McCarthy worked with General Zinni, who was commander in chief of the U.S.
Central Command, and Richard Clarke, who was first national coordinator for
security, infrastructure protection, and counter-terrorism, on issues related
to terrorist camps in Afghanistan, and a supposed nerve gas factory in Sudan.
McCarthy was skeptical of the intelligence leading to the bombing of that factory,
according to the 911 Commission report.
She also worked on the National Security Council with a chap named Joe Wilson. Tom Maguire reminds us: "Let's duly note her overlap with Joe Wilson on the National Security Council from June 1997 to July 1998."
So noted.
Joe Wilson and Mary McCarthy are both West Africa experts, Wilson having served as Ambassador to Gabon, and McCarthy having written a book Social Change and the Growth of British Power in the Gold Coast (University Press of America, 1983). I am sure they had much to discuss, including Niger yellowcake possibly . . . some are wondering if McCarthy sent Wilson on his trip to Niger.
What other motives might she have for trashing the President? How about covering her own backside - she was on watch against terrorist threats during the Clinton years, the 'golden age' of terrorism (Khobar Towers, USS Cole, Tanzania, Kenya, etc.), and needless to say the performance of that bunch was catastrophic. McCarthy made this statement before the 911 Commission decrying the lack of a terrorist warning system. I wonder if she knows the mirror looks back at her.
Not to mention she had been demoted from her post of influence when the Bush administration took over.
So, does this all point to some kind of conspiracy? All things being equal, never assume conspiracy when stupidity will suffice. These folks seem to have a visceral dislike for the President, and access to secrets and the press that can be used to embarrass him. They don't need to coordinate their efforts to decide what to do however, they probably all share the congenital impulse to break and/or bend the law for partisan purposes.
After all, never forget, the left serves higher purposes than a mere constitution.

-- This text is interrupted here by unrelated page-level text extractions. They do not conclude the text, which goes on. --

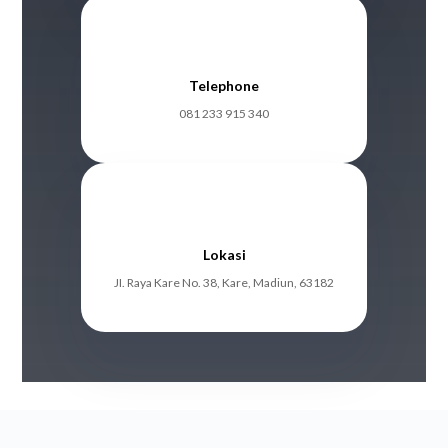
Telephone
081 233 915 340
Lokasi
JI. Raya Kare No. 38, Kare, Madiun, 63182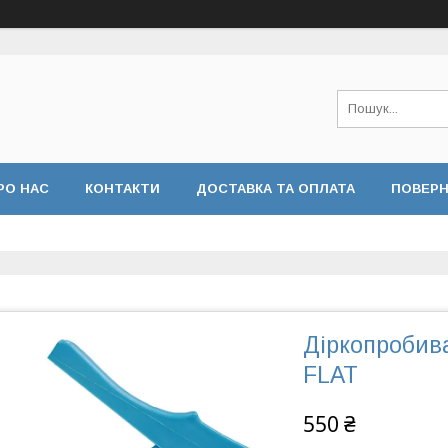
РО НАС
КОНТАКТИ
ДОСТАВКА ТА ОПЛАТА
ПОВЕРН
 КОНФІДЕНЦІЙНОСТІ
ВІДГУКИ
Діркопробив
FLAT
550 ₴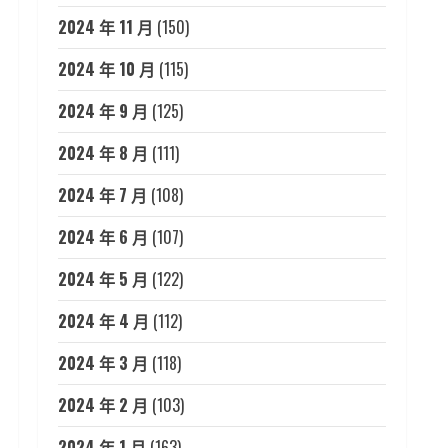
2024 年 11 月
(150)
2024 年 10 月
(115)
2024 年 9 月
(125)
2024 年 8 月
(111)
2024 年 7 月
(108)
2024 年 6 月
(107)
2024 年 5 月
(122)
2024 年 4 月
(112)
2024 年 3 月
(118)
2024 年 2 月
(103)
2024 年 1 月
(163)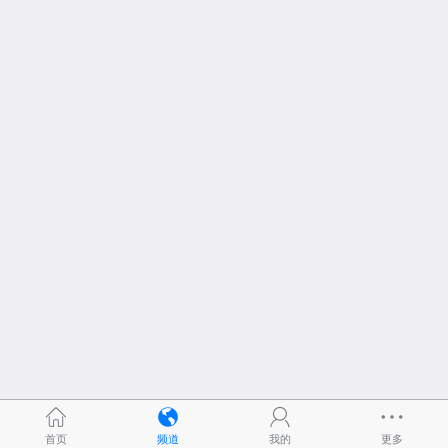
首页
频道
我的
更多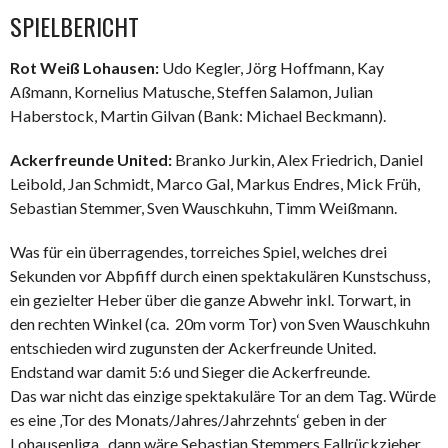
SPIELBERICHT
Rot Weiß Lohausen:
Udo Kegler, Jörg Hoffmann, Kay
Aßmann, Kornelius Matusche, Steffen Salamon, Julian
Haberstock, Martin Gilvan (Bank: Michael Beckmann).
Ackerfreunde United:
Branko Jurkin, Alex Friedrich, Daniel
Leibold, Jan Schmidt, Marco Gal, Markus Endres, Mick Früh,
Sebastian Stemmer, Sven Wauschkuhn, Timm Weißmann.
Was für ein überragendes, torreiches Spiel, welches drei
Sekunden vor Abpfiff durch einen spektakulären Kunstschuss,
ein gezielter Heber über die ganze Abwehr inkl. Torwart, in
den rechten Winkel (ca. 20m vorm Tor) von Sven Wauschkuhn
entschieden wird zugunsten der Ackerfreunde United.
Endstand war damit 5:6 und Sieger die Ackerfreunde.
Das war nicht das einzige spektakuläre Tor an dem Tag. Würde
es eine ‚Tor des Monats/Jahres/Jahrzehnts‘ geben in der
Lohausenliga, dann wäre Sebastian Stemmers Fallrückzieher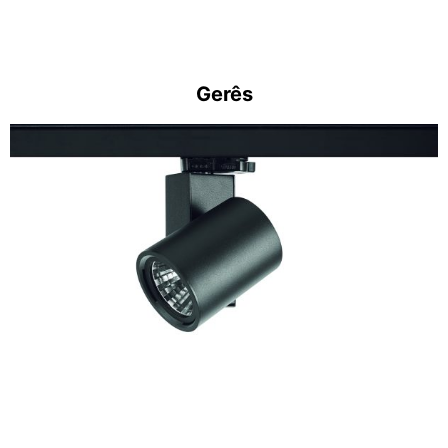
Gerês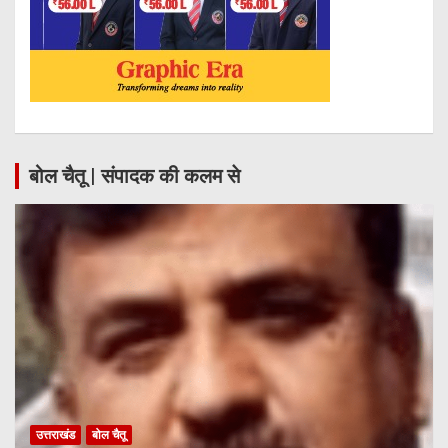
बोल चैतू | संपादक की कलम से
उत्तराखंड
बोल चैतू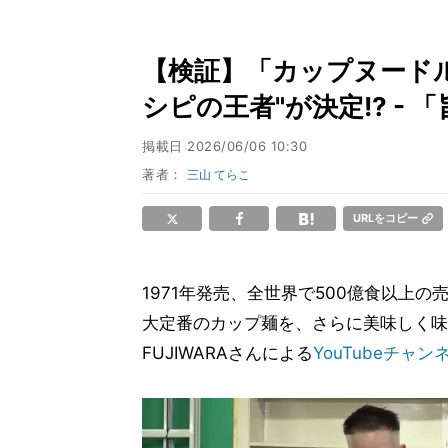
【検証】「カップヌードル」
シピの王者"が決定!? -
掲載日
2026/06/06 10:30
著者：
三山 てらこ
URLをコピー
1971年発売、全世界で500億食以上
大定番のカップ麺を、さらに美味しく味わ
FUJIWARAさんによる
YouTubeチャン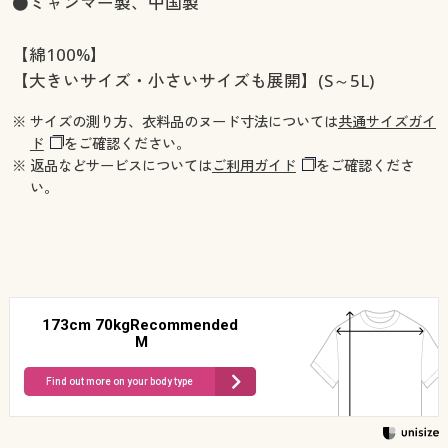
●ミャンマー製、中国製
【綿100%】
【大きいサイズ・小さいサイズも展開】(S～5L)
※ サイズの測り方、衣料品のヌード寸法については
共通サイズガイ
ド
をご確認ください。
※ 返品などサービスについては
ご利用ガイド
をご確認くださ
い。
173cm 70kgRecommended
M
Find out more on your body type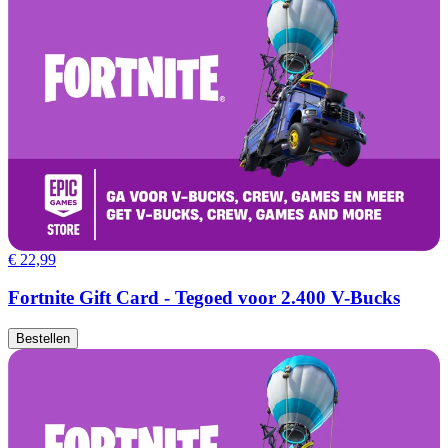
€ 22,99
Fortnite Gift Card - Tegoed voor 2.400 V-Bucks
Bestellen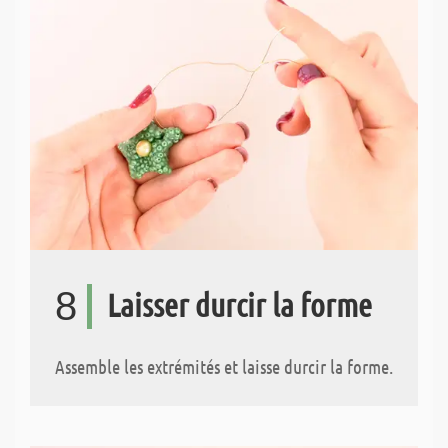
8
Laisser durcir la forme
Assemble les extrémités et laisse durcir la forme.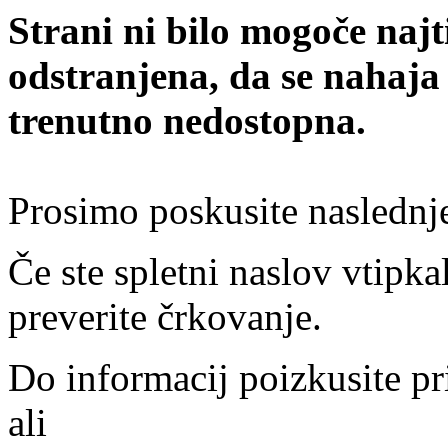
Strani ni bilo mogoče najt
odstranjena, da se nahaja
trenutno nedostopna.
Prosimo poskusite naslednj
Če ste spletni naslov vtipkal
preverite črkovanje.
Do informacij poizkusite pr
ali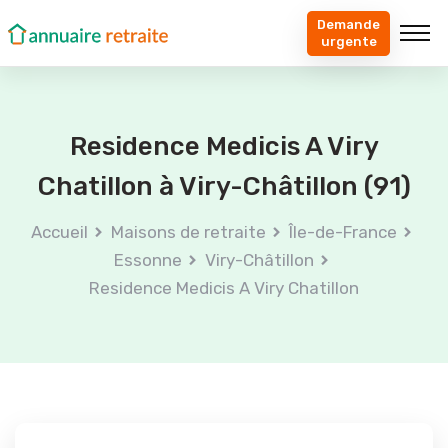
Demande
urgente
Residence Medicis A Viry
Chatillon à Viry-Châtillon (91)
Accueil
Maisons de retraite
Île-de-France
Essonne
Viry-Châtillon
Residence Medicis A Viry Chatillon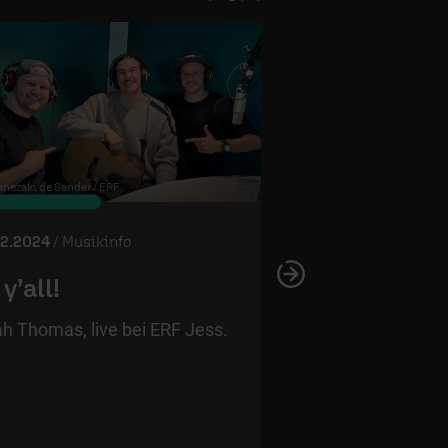
nezaki de Sander / ERF
© Grammy Awards
02.2024
/ Musikinfo
05.02.2024
/ Musikin
 y’all!
Rekorde, Sk
schicke Outf
jah Thomas, live bei ERF Jess.
Das waren die Gr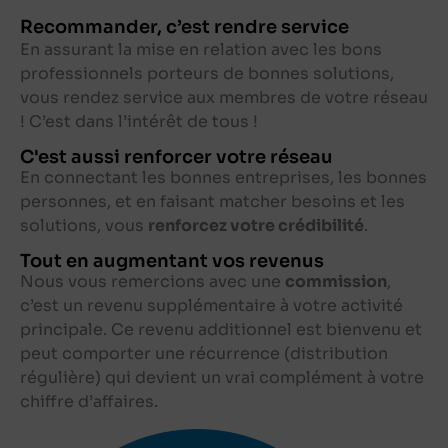
Recommander, c’est rendre service
En assurant la mise en relation avec les bons
professionnels porteurs de bonnes solutions,
vous rendez service aux membres de votre réseau
! C’est dans l’intérêt de tous !
C'est aussi renforcer votre réseau
En connectant les bonnes entreprises, les bonnes
personnes, et en faisant matcher besoins et les
solutions, vous
renforcez votre crédibilité
.
Tout en augmentant vos revenus
Nous vous remercions avec une
commission
,
c’est un revenu supplémentaire à votre activité
principale. Ce revenu additionnel est bienvenu et
peut comporter une récurrence (distribution
régulière) qui devient un vrai complément à votre
chiffre d’affaires.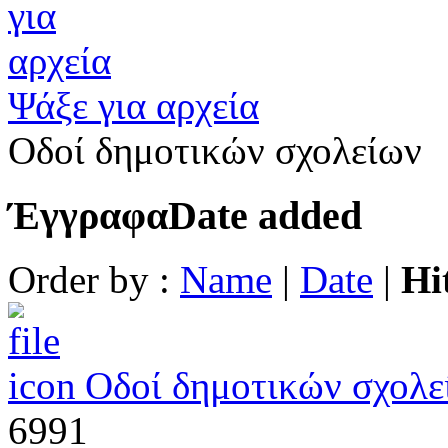
Ψάξε για αρχεία
Οδοί δημοτικών σχολείων
Έγγραφα
Date added
Order by :
Name
|
Date
|
Hi
Οδοί δημοτικών σχολε
6991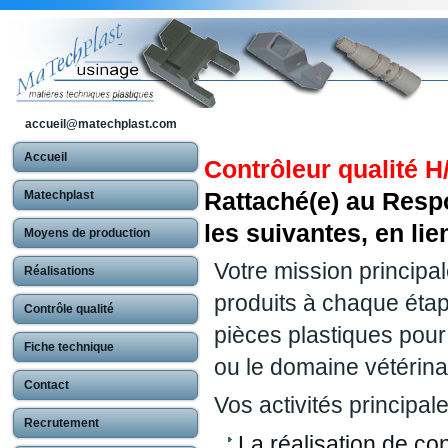
accueil@matechplast.com
Accueil
Contrôleur qualité H
Rattaché(e) au Resp
Matechplast
les suivantes, en lie
Moyens de production
Votre mission principal
Réalisations
produits à chaque étap
Contrôle qualité
pièces plastiques pou
Fiche technique
ou le domaine vétérina
Contact
Vos activités principale
Recrutement
La réalisation de c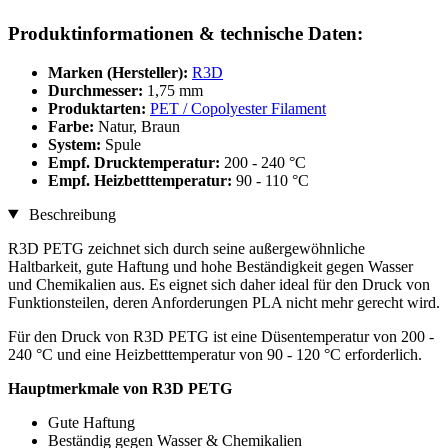
Produktinformationen & technische Daten:
Marken (Hersteller):
R3D
Durchmesser:
1,75 mm
Produktarten:
PET / Copolyester Filament
Farbe:
Natur, Braun
System:
Spule
Empf. Drucktemperatur:
200 - 240 °C
Empf. Heizbetttemperatur:
90 - 110 °C
Beschreibung
R3D PETG zeichnet sich durch seine außergewöhnliche
Haltbarkeit, gute Haftung und hohe Beständigkeit gegen Wasser
und Chemikalien aus. Es eignet sich daher ideal für den Druck von
Funktionsteilen, deren Anforderungen PLA nicht mehr gerecht wird.
Für den Druck von R3D PETG ist eine Düsentemperatur von 200 -
240 °C und eine Heizbetttemperatur von 90 - 120 °C erforderlich.
Hauptmerkmale von R3D PETG
Gute Haftung
Beständig gegen Wasser & Chemikalien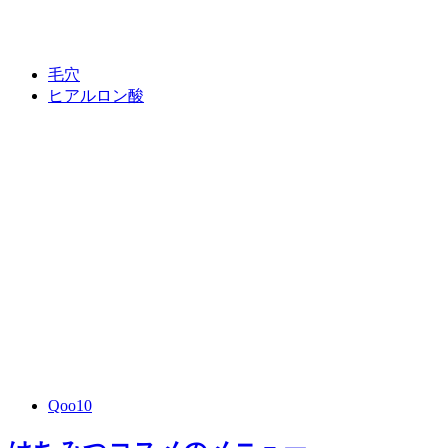
毛穴
ヒアルロン酸
Qoo10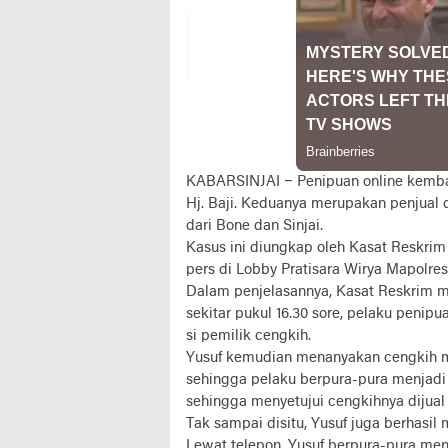
KABARSINJAI
– Penipuan online kemba
Hj. Baji. Keduanya merupakan penjual 
dari Bone dan Sinjai.
Kasus ini diungkap oleh Kasat Reskrim
pers di Lobby Pratisara Wirya Mapolres 
Dalam penjelasannya, Kasat Reskrim 
sekitar pukul 16.30 sore, pelaku penip
si pemilik cengkih.
Yusuf kemudian menanyakan cengkih mil
sehingga pelaku berpura-pura menjadi
sehingga menyetujui cengkihnya dijual
Tak sampai disitu, Yusuf juga berhasi
Lewat telepon, Yusuf berpura-pura men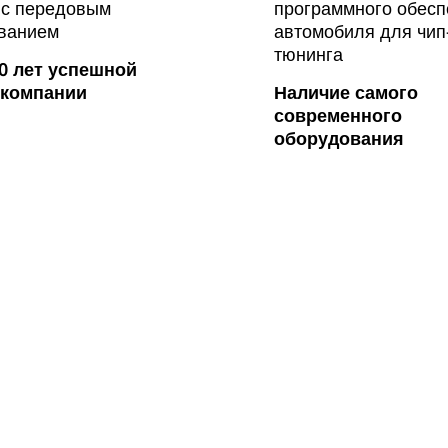
0 лет успешной
 компании
Наличие самого
современного
оборудования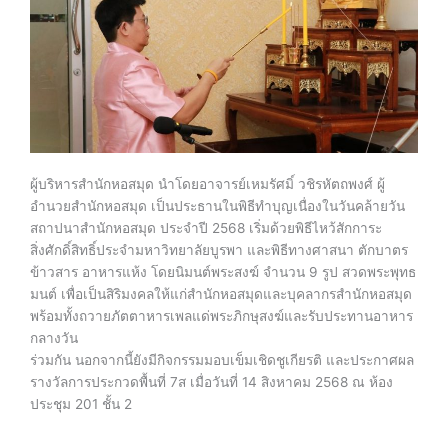
ผู้บริหารสำนักหอสมุด นำโดยอาจารย์เหมรัศมิ์ วชิรหัตถพงศ์ ผู้
อำนวยสำนักหอสมุด เป็นประธานในพิธีทำบุญเนื่องในวันคล้ายวัน
สถาปนาสำนักหอสมุด ประจำปี 2568 เริ่มด้วยพิธีไหว้สักการะ
สิ่งศักดิ์สิทธิ์ประจำมหาวิทยาลัยบูรพา และพิธีทางศาสนา ตักบาตร
ข้าวสาร อาหารแห้ง โดยนิมนต์พระสงฆ์ จำนวน 9 รูป สวดพระพุทธ
มนต์ เพื่อเป็นสิริมงคลให้แก่สำนักหอสมุดและบุคลากรสำนักหอสมุด
พร้อมทั้งถวายภัตตาหารเพลแด่พระภิกษุสงฆ์และรับประทานอาหาร
กลางวัน
ร่วมกัน นอกจากนี้ยังมีกิจกรรมมอบเข็มเชิดชูเกียรติ และประกาศผล
รางวัลการประกวดพื้นที่ 7ส เมื่อวันที่ 14 สิงหาคม 2568 ณ ห้อง
ประชุม 201 ชั้น 2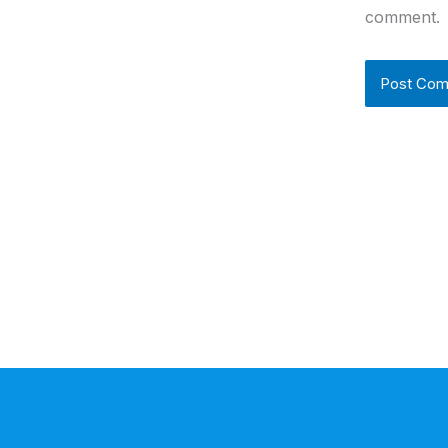
comment.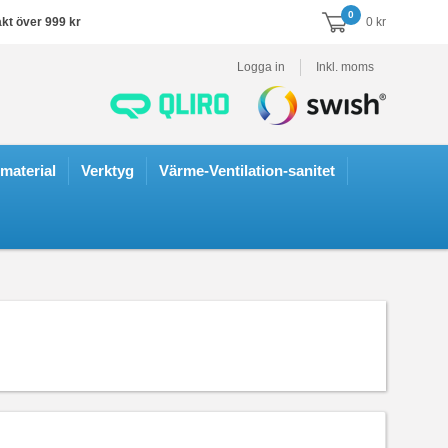
0
akt över 999 kr
0 kr
Logga in
Inkl. moms
smaterial
Verktyg
Värme-Ventilation-sanitet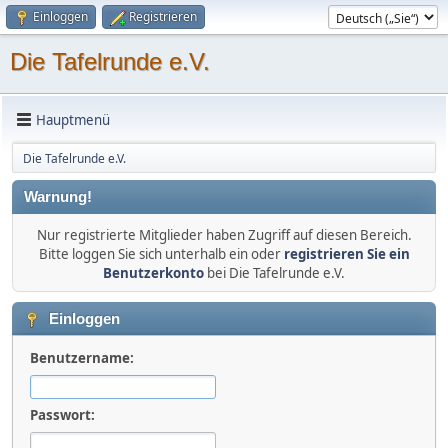
Einloggen
Registrieren
Die Tafelrunde e.V.
Hauptmenü
Die Tafelrunde e.V.
Warnung!
Nur registrierte Mitglieder haben Zugriff auf diesen Bereich.
Bitte loggen Sie sich unterhalb ein oder
registrieren Sie ein
Benutzerkonto
bei Die Tafelrunde e.V.
Einloggen
Benutzername:
Passwort: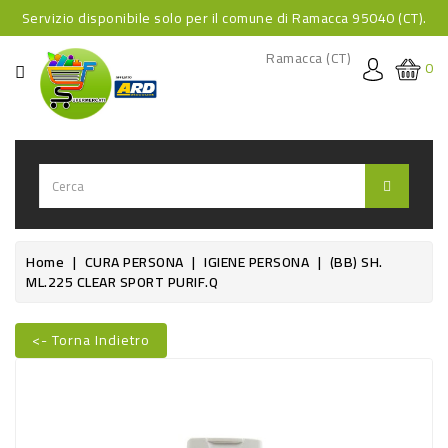
Servizio disponibile solo per il comune di Ramacca 95040 (CT).
CATEGORIA
Ramacca (CT)
0
HOME
BEVANDE
BEVANDE
ANALCOLICHE
BEVANDE
Home
CURA PERSONA
IGIENE PERSONA
(BB) SH.
ML.225 CLEAR SPORT PURIF.Q
ALCOLICHE
BEVANDE
<- Torna Indietro
CALDE
Nuovo
FOOD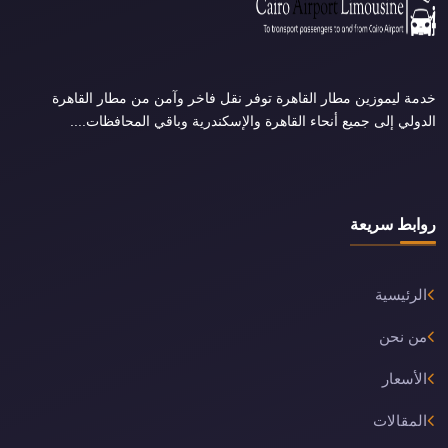
خدمة ليموزين مطار القاهرة توفر نقل فاخر وآمن من مطار القاهرة
الدولي إلى جميع أنحاء القاهرة والإسكندرية وباقي المحافظات....
روابط سريعة
الرئيسية
من نحن
الأسعار
المقالات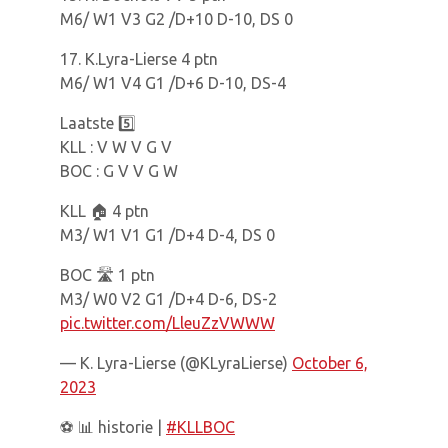
M6/ W1 V3 G2 /D+10 D-10, DS 0
17. K.Lyra-Lierse 4 ptn
M6/ W1 V4 G1 /D+6 D-10, DS-4
Laatste 5️⃣
KLL : V W V G V
BOC : G V V G W
KLL 🏠 4 ptn
M3/ W1 V1 G1 /D+4 D-4, DS 0
BOC 🛣 1 ptn
M3/ W0 V2 G1 /D+4 D-6, DS-2
pic.twitter.com/LleuZzVWWW
— K. Lyra-Lierse (@KLyraLierse)
October 6,
2023
⚽️ 📊 historie |
#KLLBOC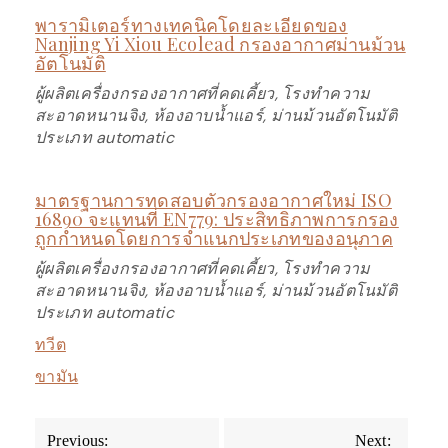
พารามิเตอร์ทางเทคนิคโดยละเอียดของ
Nanjing Yi Xiou Ecolead กรองอากาศม่านม้วน
อัตโนมัติ
ผู้ผลิตเครื่องกรองอากาศที่คดเคี้ยว, โรงทำความ
สะอาดหนานจิง, ห้องอาบน้ำแอร์, ม่านม้วนอัตโนมัติ
ประเภท automatic
มาตรฐานการทดสอบตัวกรองอากาศใหม่ ISO
16890 จะแทนที่ EN779: ประสิทธิภาพการกรอง
ถูกกำหนดโดยการจำแนกประเภทของอนุภาค
ผู้ผลิตเครื่องกรองอากาศที่คดเคี้ยว, โรงทำความ
สะอาดหนานจิง, ห้องอาบน้ำแอร์, ม่านม้วนอัตโนมัติ
ประเภท automatic
ทวีต
ขามัน
Post
Previous:
Next:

They don't need to discuss it, it is assumed.
P.S. - As for the CIA's investigation, "This is just the beginning."
Update: Thank you Bat One for pointing us to this from Thomas Joscelyn, regarding McCarthy's questioning of the intel leading to the bombing of Sudan -
"But as Daniel Benjamin, another former NSC staffer, wrote in October of 2004, McCarthy had changed her tune by April 2000:The report of the 9/11 Commission notes that the National Security staff reviewed the intelligence in April 2000 and concluded that the CIA's assessment of its intelligence on bin Laden and al-Shifa had been valid; the memo to Clinton on this was cosigned by Richard Clarke and Mary McCarthy, the NSC senior director for intelligence programs, who opposed the bombing of al-Shifa in 1998. The report also notes that in their testimony before the commission, Al Gore, Sandy Berger, George Tenet, and Richard Clarke all stood by the decision to bomb al-Shifa.
Now, of course, Clarke and Benjamin argue that: (a) the decision to strike al-Shifa was justified because (b) the intelligence connecting Iraqi chemical weapons experts to al Qaeda's chemical weapons efforts was sound, but (c) this doesn't mean that Iraq and al Qaeda had a significant relationship because (d) somehow this collaboration occurred without either party realizing that it was working with the other! Sound bizarre? It is.
Oh no, it is not bizarre at all when you are on Planet Moonbat, where logic and facts serve partisan interests rather than the other way around. Remember, al-Qaeda and Saddam never cooperated on anything, and the survival of the Democratic party pretty much depends on this 'fact'.